Bob Gaudio pounded out what became Sherry in 15 minutes at the piano before a rehearsal; because he had no tape recorder handy, he dashed off some words around the tentative title Terry to help him remember it long enough to teach the rest of the group. Crewe disliked the song, saying he would cut it only if the title were changed to Perry-that was the name of one of the labels he worked for, and he thought the gender bending would make the record stand out. Jackie (after then-President Kennedy's wife) was also considered before Crewe opted to name the tune after the three-year­old daughter of WMCA DJ Jack Spector, who then did his part by breaking the single.

Georgia country-rocker Brenda Lee and producer Owen Bradley laid I'm Sorry down in five minutes at the end of a session; it was one of the first Nashville productions to use a pop string section (as opposed to fiddles), the idea being for the instruments to repeat the title phrase each time she sang it. Decca was leery about releasing such a mature song by a 15-year-old, but Brenda and her manager, Dub Allbritten (who co-wrote it with Ronnie Self), insisted.

Like Lee, Sue Thompson straddled a line between country and rock. The Missouri farm girl moved to the Bay Area in her teens and began performing in cabarets and country TV shows. After kicking around several labels, she signed with Hickory. The Nashville label (and arm of the powerful Acuff-Rose publishing house) supplied her debut hit, crossover writer John D. Loudermilk's Sad Movies (Make Me Cry).

Timi Yuro moved from Chicago to Los Angeles as a teenager, then hooked up with writer-producer Clyde Otis for a handful of dramatic pop­rock hits that began with Hurt. Linda Scott, born in Queens and raised in Teaneck, New Jersey, launched her brief career with I've Told Every Little Star, written by Oscar Hammerstein II and Jerome Kern for their 1932 production Music in the Air.

Perhaps the biggest female star in the nation was Connie Francis. She was approaching the zenith of her career in 196l when she sang and acted in the movie Where the Boys Are. The song was written by Howie Greenfield and Neil Sedaka, a Brooklyn team since junior high days. By 1960, Greenfield and Sedaka were also writing hits like Calendar Girl for Sedaka himself to sing.

Gene Pitney was in a similar situation. The Connecticut electronics whiz wrote (with his manager-publisher Aaron Schroeder) Rubber Ball for Bobby Vee, though Pitney gave his half of the credits to his mother to avoid a publishing conflict. Meanwhile, as an artist Pitney was cutting Ned Washington and Dimitri Tiomkin's Town without Pity, the incongruous title tune to a Kirk Douglas movie: The song is standard misunderstood-teens fare, but the flick is about a rape trial in postwar, American-occupied Germany.

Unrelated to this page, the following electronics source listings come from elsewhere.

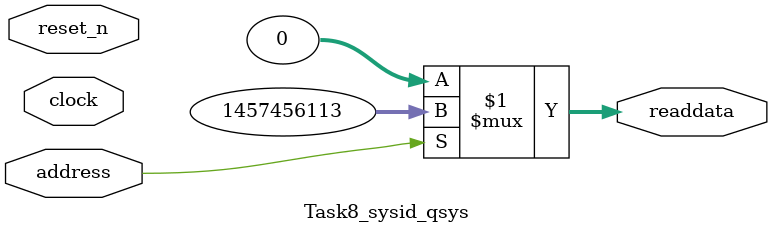
<source format=v>

`timescale 1ns / 1ps
// synthesis translate_on

// turn off superfluous verilog processor warnings 
// altera message_level Level1 
// altera message_off 10034 10035 10036 10037 10230 10240 10030 

module Task8_sysid_qsys (
               // inputs:
                address,
                clock,
                reset_n,

               // outputs:
                readdata
             )
;

  output  [ 31: 0] readdata;
  input            address;
  input            clock;
  input            reset_n;

  wire    [ 31: 0] readdata;
  //control_slave, which is an e_avalon_slave
  assign readdata = address ? 1457456113 : 0;

endmodule




</source>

Other hits were not without their price. Dion and the Belmonts' remake of the Rodgers and Hart standard Where or When peaked while the lead singer was in the hospital detoxifying from heroin addiction. And Marty Robbins, who grew up in Arizona, wrote El Paso in honor of the city where he felt the West begins. But at five minutes, it was so long that his label would release it only as an album cut. When it did finally come out as a single, however, El Paso became the first No. l hit of the '60s and the first country song to win a pop Grammy.

Larry Hall had no success beyond Sandy, a rather fevered reading of country vet Terry Fell's love song; Hall's single began on a local label in his native Cincinnati before being picked up nationally by Strand. When a subdued Elvis Presley returned to the scene after his Army stint, Chicago's Ral Donner set about to emulate the old Elvis with material like the pointed You Don't Know What You've Got.

Brook Benton and Dinah Washington were two of the most versatile, and unclassifiable, vocal stylists of the era. Though they had individual reputations as ballad singers, as a duo they proved just as masterful with rollicking duets like Baby (You've Got What It Takes)-the success of which stands as further testimony to just how wide-open the early '60s were.